Dateline: November 1, 2005

Here it is Turkey month again. The good Doctor is thankful that the turkey questions did not come this year. I'm sure all the articles in Traditional Texas Fare have made turkey experts of everyone.

Just a reminder that November is National Hog Lard Month. The grease of our forefathers is being honored. Fry something or make a pie crust with lard. You'll like it.

Let's get to them spunky questions.

Darlene has steak to cook: l have to cater to 210 people, and they want STEAK. Please help me out on cooking this many steaks either rare, medium or well done. Is there away to time it in minutes, rather than by feel or just looking at it? Thank you.
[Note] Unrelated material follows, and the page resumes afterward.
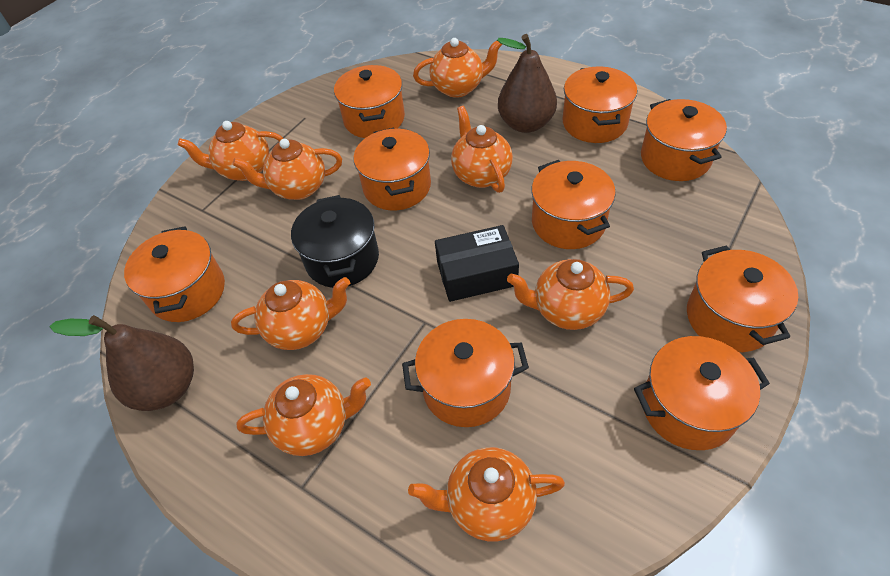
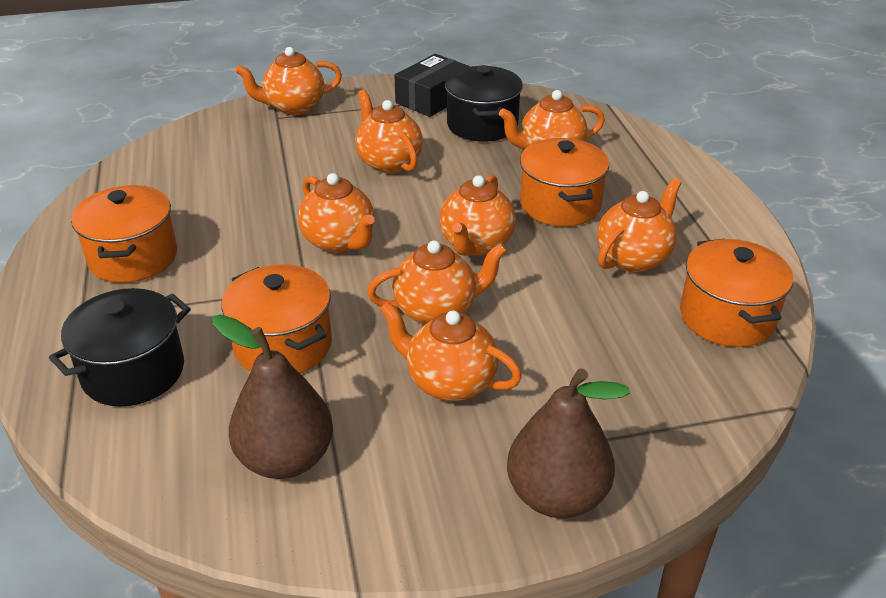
black pot: 1 -> 2
orange pot: 9 -> 4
Hi Darlene: Information from Hormel Foods about grilling steaks says:

For a 3/4-inch ribeye over medium-hot fire
Rare: 5 to 7 minutes
Medium-Rare: 6 to 8 minutes
Medium: 7 to 9 minutes
Medium-Well: 8 to 10 minutes
Well: 9 to 11 minutes

Of course, you turn the steak about half way through the process. That should get you in the ball park. Thanks for writing.
Dr. John

Shaun is Hungry in Oklahoma: I love eating hot links, either sliced or on a hot dog bun with mustard, so much that I spend a small fortune at the local BBQ joint close by each week. I have purchased my first smoker and am getting pretty good at the basic meats. I have tried to slow cook hot links, but they either burst while cooking or the casing is so tough to bite through. I have searched for info on the Internet and local bookstores, and I cannot find any info or tips on temperature and time. I can find some pretty good hot links to buy from a local butcher; I just need to know how to cook them. Can you help please? Thanks.
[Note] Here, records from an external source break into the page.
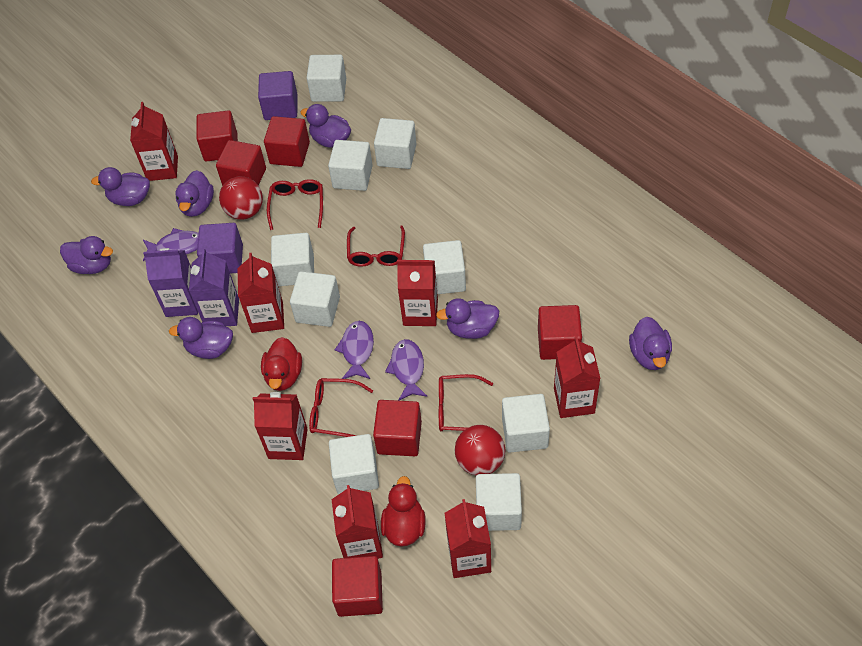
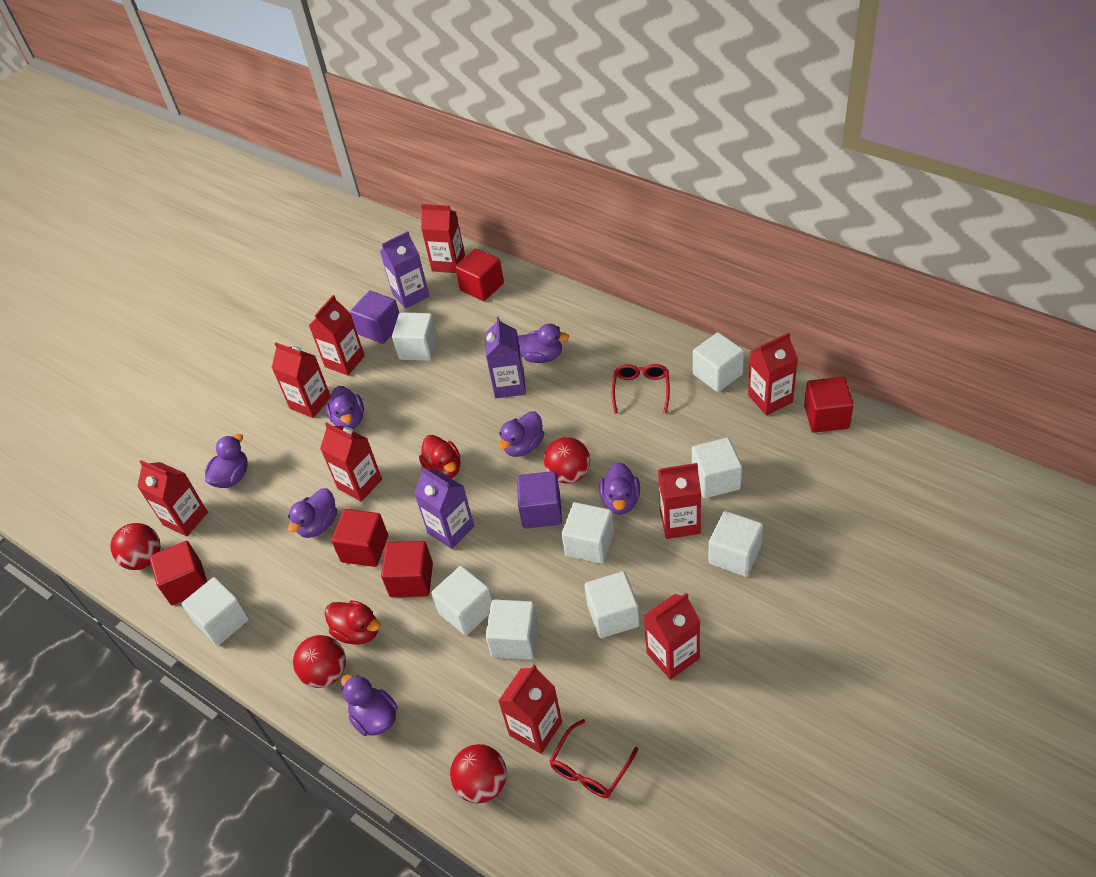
purple carton: 2 -> 3
purple fish: 3 -> 0
red ball: 2 -> 4
red carton: 7 -> 9
red cube: 6 -> 5
red glasses: 4 -> 2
Hi Shaun: You have to cook those buggers slow. Keep the temperature below the boiling point of water. It's the steam that causes them to explode. I have seen sausage explosions that led to fire trucks being called. Or, you can punch a few little holes in the casing before you start to let the steam out. Rule of thumb is when they get wrinkled they are done. As for the casing, some casing is just naturally tough. If it's a natural casing, you might try basting with a little oil while they are cooking. If it's man-made casing, I don't know what to tell you. Hope this helps. Thanks for writing.
Dr. John

Danny has black beans: I found an old cast iron pot that my Great Grandmother used. I tried making pinto beans, but they came out almost black instead of brown. Am I doing something wrong, or do they look like that because of the cast iron cookware? I am going to try seasoning it again, but this will be the second time for that, too. God Bless.
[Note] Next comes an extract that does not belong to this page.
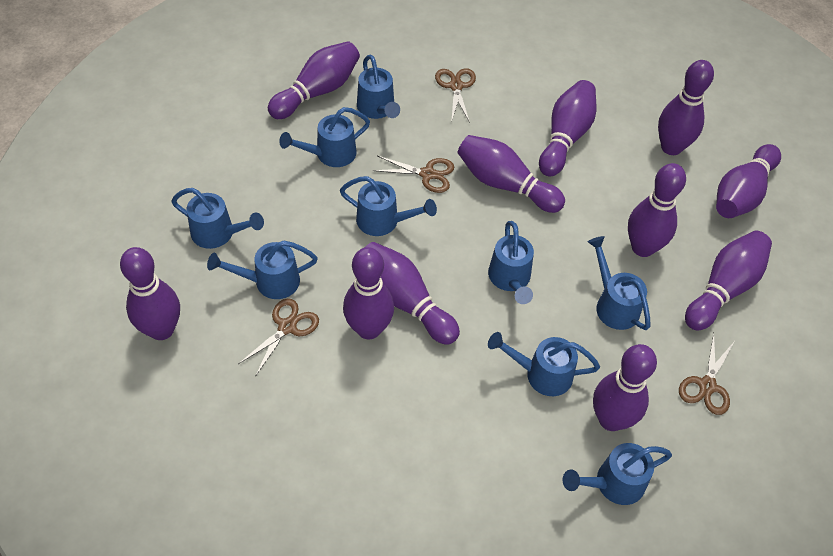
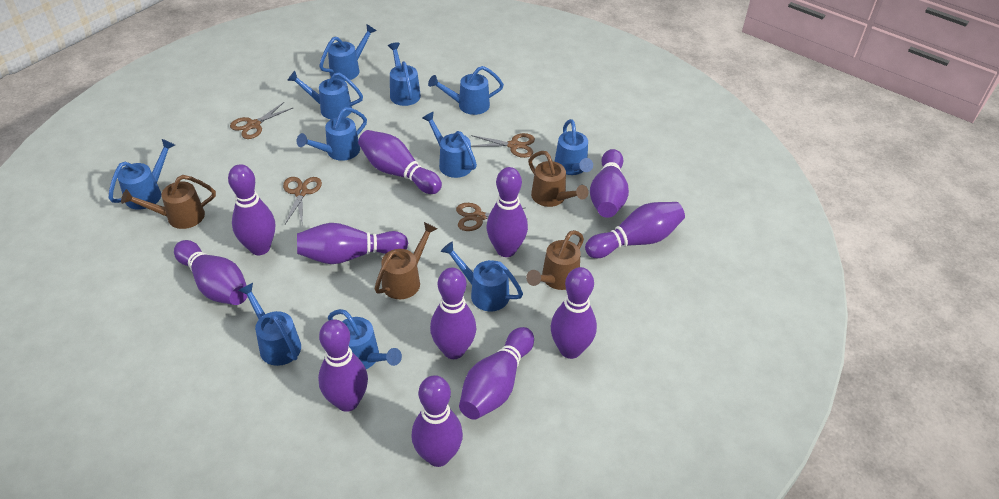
blue watering can: 9 -> 11
brown watering can: 0 -> 4
purple bowling pin: 11 -> 12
Hi Danny: This comes from a chemical reaction between the food and the cast iron. Any high acid food will try to eat the pot. I don't know your bean recipe, but if you have tomatoes in them, this may be the chief villain. When you have a cast iron pot that has a real deep seasoning from years of service, it will seal to where the chemicals can't get to the iron. You may have to use your pot for other things until you get a really good seasoning in it. Frying things in the pot helps a lot. Or, you can tell people you are cooking black beans and be considered really up to date with the latest trend. Hope this helps. Thanks for writing.
Dr. John

Vivian is creaming things: How can you tell when butter and sugar are the right consistency when recipe calls for them to be creamed?

Hi Vivian: The mix will be "creamed" when you can no longer see any patches of sugar or lumps of butter. Everything mixed together well. Make sure the butter is at room temperature when you start. Most recipes say "cream butter and sugar until light and fluffy". Thanks for writing.
Dr. John

Rachel is looking for armadillo meat: I have a lot of recipes that call for armadillo meat. I have made them with chicken, beef and pork, but I want to make these recipes with armadillo meat. Unfortunately, I cannot find armadillo meat for sale any place at all. Any suggestions?

Hi Rachel: It's illegal to sell armadillo in Texas. I'm sure it's the same elsewhere. You would have to get some hunter to bootleg some for you. In a blind taste test, the average person cannot tell armadillo from chicken, so stick with the chicken. Also, some armadillos carry leprosy. Thanks for writing.